Pretty simply, I need to rip text out of multiple PDFs (quite a lot actually) in order to analyse the contents before sticking it in an SQL database.
I've found some pretty sketchy free C# libraries that sort of work (the best one uses iTextSharp), but there are umpteen formatting errors and some characters are scrambled and alot of the time there are spaces (' ') EVERYWHERE - inside words, between every letter, huge blocks of them taking up several lines, it all seems a bit random.
Is there any easy way of doing this that I'm completely overlooking (quite likely!) or is it a bit of an arduous task that involves converting the extracted byte values into letters reliably?
There may be some difficulty in doing this reliably.

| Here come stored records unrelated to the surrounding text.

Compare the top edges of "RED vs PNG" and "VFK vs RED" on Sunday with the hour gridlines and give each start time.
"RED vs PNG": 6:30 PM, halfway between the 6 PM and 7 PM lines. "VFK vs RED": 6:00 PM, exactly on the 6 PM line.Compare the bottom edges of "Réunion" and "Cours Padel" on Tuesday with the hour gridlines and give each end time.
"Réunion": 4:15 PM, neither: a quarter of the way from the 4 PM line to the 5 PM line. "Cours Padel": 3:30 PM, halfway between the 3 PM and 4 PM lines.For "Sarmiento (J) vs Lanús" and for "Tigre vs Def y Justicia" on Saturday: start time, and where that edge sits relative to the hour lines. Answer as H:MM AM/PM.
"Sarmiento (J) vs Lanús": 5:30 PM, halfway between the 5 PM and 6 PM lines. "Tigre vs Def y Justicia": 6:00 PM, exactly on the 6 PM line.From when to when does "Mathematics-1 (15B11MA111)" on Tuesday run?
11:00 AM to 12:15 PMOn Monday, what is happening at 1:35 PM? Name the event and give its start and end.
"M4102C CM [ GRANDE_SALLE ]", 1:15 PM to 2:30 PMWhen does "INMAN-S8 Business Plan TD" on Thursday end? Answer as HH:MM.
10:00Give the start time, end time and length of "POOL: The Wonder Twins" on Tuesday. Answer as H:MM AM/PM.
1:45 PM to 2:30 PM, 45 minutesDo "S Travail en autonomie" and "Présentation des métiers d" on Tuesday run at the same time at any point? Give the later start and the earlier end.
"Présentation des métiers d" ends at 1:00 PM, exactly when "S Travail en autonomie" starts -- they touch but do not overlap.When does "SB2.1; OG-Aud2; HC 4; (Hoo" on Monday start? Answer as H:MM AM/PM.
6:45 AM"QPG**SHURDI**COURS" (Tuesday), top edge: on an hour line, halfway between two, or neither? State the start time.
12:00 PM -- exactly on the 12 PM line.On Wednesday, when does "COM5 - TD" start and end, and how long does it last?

The problem is that PDF is a presentation format which attaches importance to good typography. Suppose you just wanted to output a single word: Tap.
A PDF rendering engine might output this as 2 separate calls, as shown in this pseudo-code:
moveto (x1, y); output ("T")
moveto (x2, y); output ("ap")
This would be done because the default kerning (inter-letter spacing) between the letters T and a might not be acceptable to the rendering engine, or it might be adding or removing some micro space between characters to get a fully justified line. What this finally results in is that the actual text fragments found in PDF are very often not full words, but pieces of them.